By mastering technique and balance first, Colony ski coach Ed Strabel said, the speed and strength will naturally follow. The Knights were taking advantage of recent snowfall to work on some of their techniques and racing strategies.
"Skiers by nature are a self-motivated group," Strabel said. "They do the development of the training schedule. The key is to keep it flexible, like the weather."
Skiers will line up, single file, for a freestyle race on Day 1, in which each ski team will have one lane from which all skiers will have a mass start.
Since each high school is allowed a maximum of six racers, team coaches will choose the lineup order.
Day 2 classic races are slated to be interval starts and Day 3 will feature relays. Strabel will strategize with his captains, Joe Dougherty and Chris Heiserman, who placed 12th overall at regions, about their race preparations. He said his senior skiers do most of the team's coaching.

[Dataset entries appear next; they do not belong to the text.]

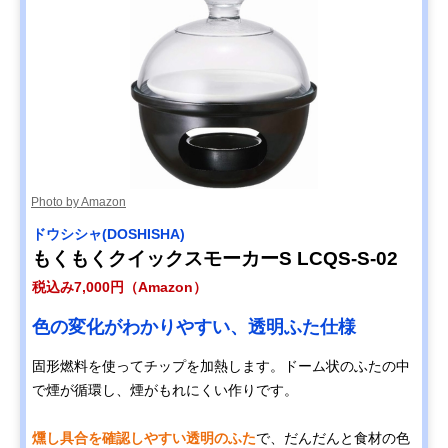
Photo by Amazon
ドウシシャ(DOSHISHA)
もくもくクイックスモーカーS LCQS-S-02
税込み7,000円（Amazon）
色の変化がわかりやすい、透明ふた仕様
固形燃料を使ってチップを加熱します。ドーム状のふたの中
で煙が循環し、煙がもれにくい作りです。
燻し具合を確認しやすい透明のふた
で、だんだんと食材の色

"We have high hopes," Heiserman said. "We are a late-season team. That's what drives us the most."
Doner, who finished third overall at regions, expects to do well on the up-and-down-hill course at Birch Hill because it favors a team with power over speed.

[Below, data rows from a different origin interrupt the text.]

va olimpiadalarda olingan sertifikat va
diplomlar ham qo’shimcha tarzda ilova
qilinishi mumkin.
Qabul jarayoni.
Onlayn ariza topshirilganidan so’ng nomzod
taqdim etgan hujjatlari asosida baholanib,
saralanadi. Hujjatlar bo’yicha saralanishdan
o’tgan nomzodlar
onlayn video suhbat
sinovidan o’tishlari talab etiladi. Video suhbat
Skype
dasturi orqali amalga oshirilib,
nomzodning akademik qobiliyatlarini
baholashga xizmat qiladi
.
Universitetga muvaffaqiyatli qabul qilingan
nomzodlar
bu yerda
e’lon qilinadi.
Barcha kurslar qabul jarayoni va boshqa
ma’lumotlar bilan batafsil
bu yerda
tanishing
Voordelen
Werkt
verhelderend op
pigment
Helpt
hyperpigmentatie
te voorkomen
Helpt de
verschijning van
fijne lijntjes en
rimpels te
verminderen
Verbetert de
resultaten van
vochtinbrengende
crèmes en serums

"Overall, our team is more of an aerobic, horse-power team," he said.
Both Colony Knights teams expect to do well at every state ski meet, but there is tough competition.
Although the boys' team has won three state titles in the last eight years, it has not won a team title since 1999.
The girls' team has a more formidable tradition to overcome. Even if it performs faster than this year's Region III champion, Soldotna, and gets by the Palmer Moose, winners of the recent Mat-Su Borough-only meet, they still have to move past the powerful Service High Cougars, who have won nine consecutive state championships.
Colony girls' ski team coach, Sue Skvorc, said despite the level of competition out there, her team is confident and has enough depth to make a respectable finish.
This week the girls will be training hard on timing and balance, she said. Senior Claire Warren, who placed 37th overall among the girls, said the Knight girls' team will be aiming to beat the Moose.
"I'm confident we will be able to pull it out," Warren said. "We were taken a little off guard by the cold."